In the past, coaches have responded to shortened benches by dialing back the number of contact practices scheduled during the regular season. The issue with this method is that the Buckeyes will need to simultaneously develop and depend on a pair of freshmen who, in an ideal world, the team would spend more time developing than depending on. With the transfer pool sucked dry and the majority of good class of 2017 commits signed elsewhere, the Buckeyes will turn to Young and fellow rookie Kaleb Wesson to pick up any slack. Regardless of their actual readiness, Young and Wesson (who joins his older brother and fellow Buckeyes post player, Aaron Wesson, on the team) will be expected to provide relief minutes from the outset of the season.
Holtmann said recently that while he recognizes the Buckeyes will be short-handed this season, he would rather go into the 2018 season with the team he inherited and build out from there rather than “reach” for players simply to fill roster spots. This approach makes sense as long as Ohio State administrators and fans can clench their jaws and eat another season of NIT-or-worse results. By not adding players of questionable quality for the sake of padding out the back end of the roster, Holtmann keeps future spots open for players he actually wants to recruit come this fall and next spring. As Holtmann himself remarked:
“We certainly don’t want to compromise on them being what we feel like are Ohio State guys, and we don’t want to compromise on talent or ability,” Holtmann said. “That handicaps you in the future. Because of that, I don’t know that we’ll add another one.”
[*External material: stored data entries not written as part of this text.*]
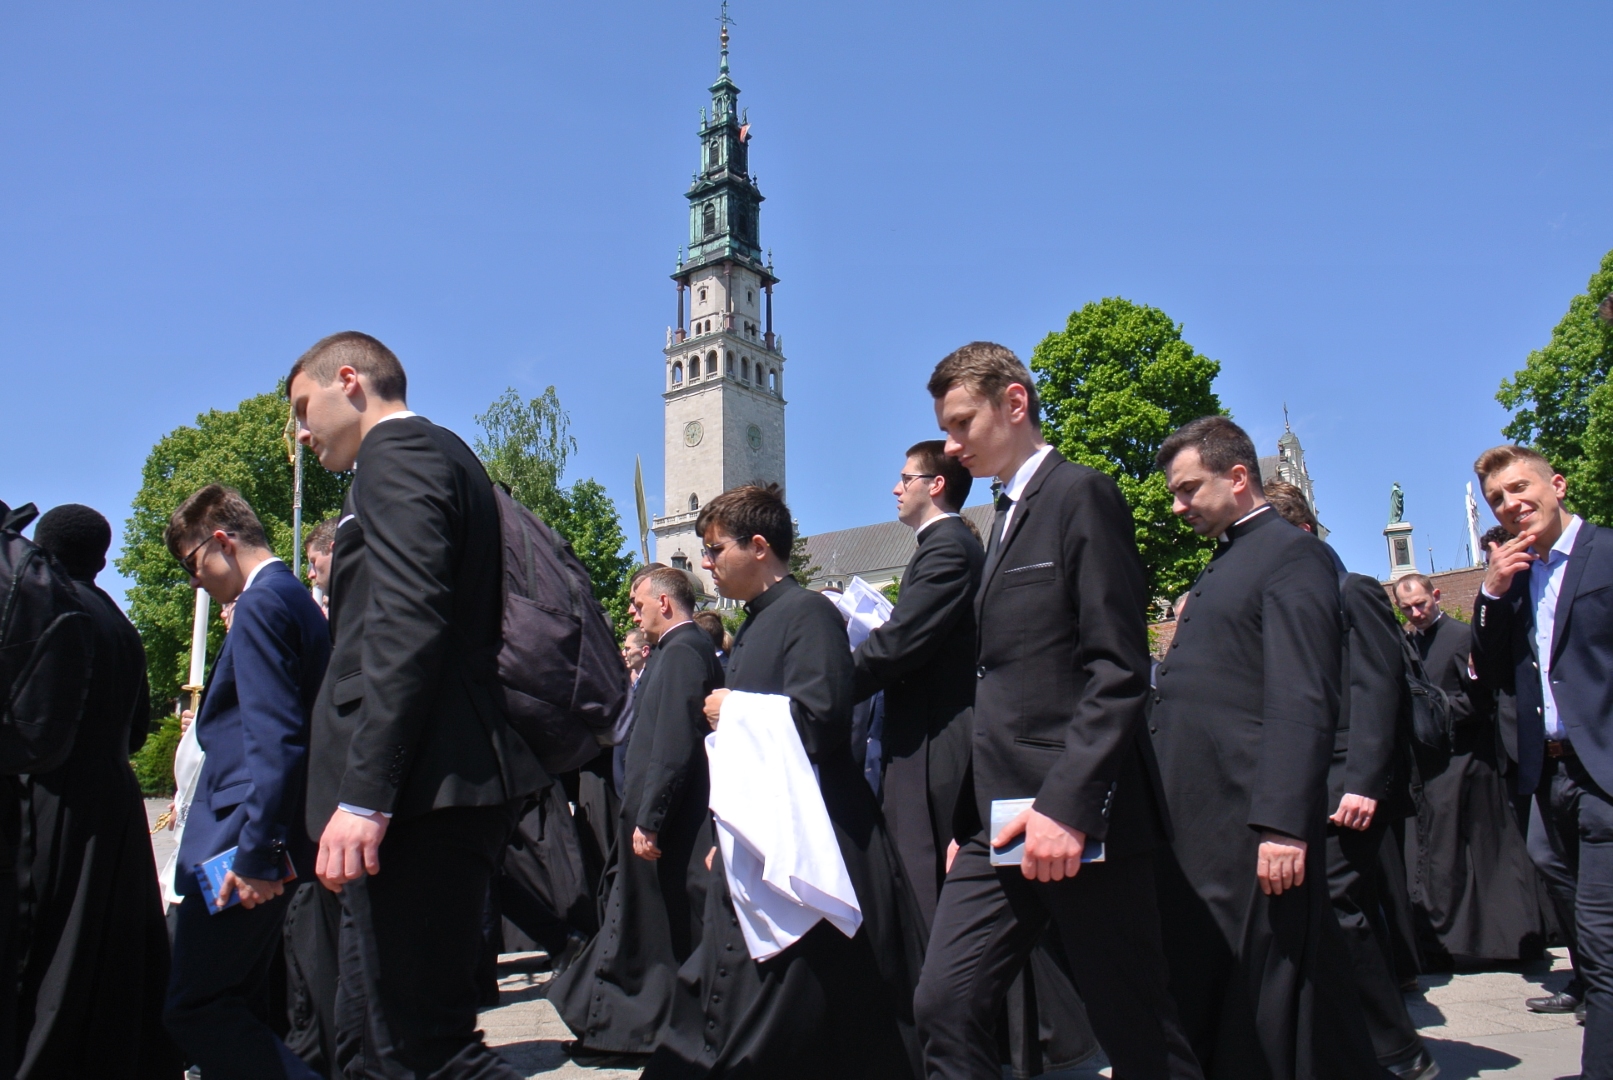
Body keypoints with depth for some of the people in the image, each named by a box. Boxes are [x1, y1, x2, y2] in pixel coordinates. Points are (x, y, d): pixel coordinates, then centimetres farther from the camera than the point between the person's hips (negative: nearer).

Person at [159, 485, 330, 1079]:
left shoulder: (261, 603, -13)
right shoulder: (296, 600, 17)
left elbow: (275, 739, -22)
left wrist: (254, 854, -22)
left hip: (243, 845, -10)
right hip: (272, 845, 10)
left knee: (193, 1009, -6)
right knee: (240, 1009, 15)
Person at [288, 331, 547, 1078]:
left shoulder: (396, 453, -6)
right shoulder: (442, 456, 24)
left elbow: (406, 623, -20)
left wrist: (363, 793, -23)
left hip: (420, 791, -10)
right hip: (447, 787, 10)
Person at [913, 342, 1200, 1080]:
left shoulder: (1082, 495, -6)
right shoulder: (1007, 517, 20)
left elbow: (1119, 671, -15)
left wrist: (1066, 804, -22)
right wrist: (971, 815, 13)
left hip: (1080, 821, -8)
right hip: (1000, 821, 8)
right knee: (945, 1007, 2)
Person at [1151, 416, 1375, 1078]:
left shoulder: (1291, 554, -8)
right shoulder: (1223, 564, 21)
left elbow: (1302, 703, -18)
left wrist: (1283, 825, -23)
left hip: (1250, 830, -9)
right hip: (1196, 825, 9)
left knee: (1265, 1023, 1)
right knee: (1192, 1008, 12)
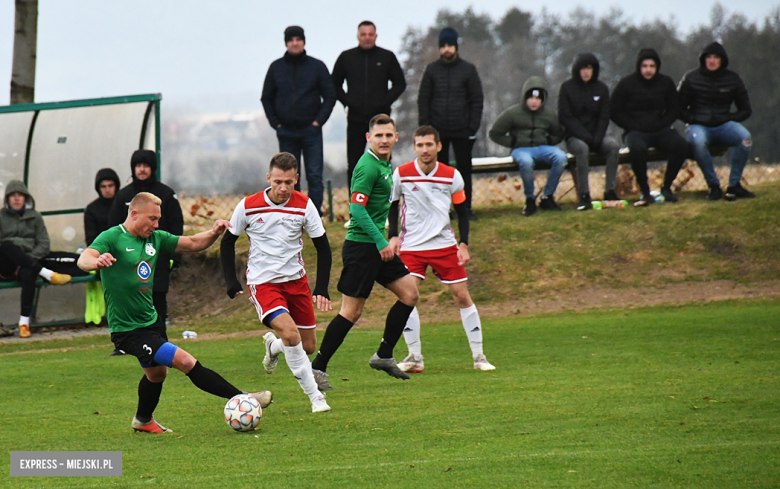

This season seems set up to be a trial by fire for both Holtmann and his young team, as his Ohio State employers practically forfeited any chance of a successful inaugural year by hiring him when they did. Given his resumé—four straight years with 20-plus wins at Gardner-Webb and Butler, plus a history of rapid player development as an assistant—Holtmann was the right hire at the wrong time. If Buckeyes fans can make it through this year, and if Holtmann can erase the sour taste of recent recruiting woes left by his predecessor, Ohio State might actually be worth watching come the 2019 season.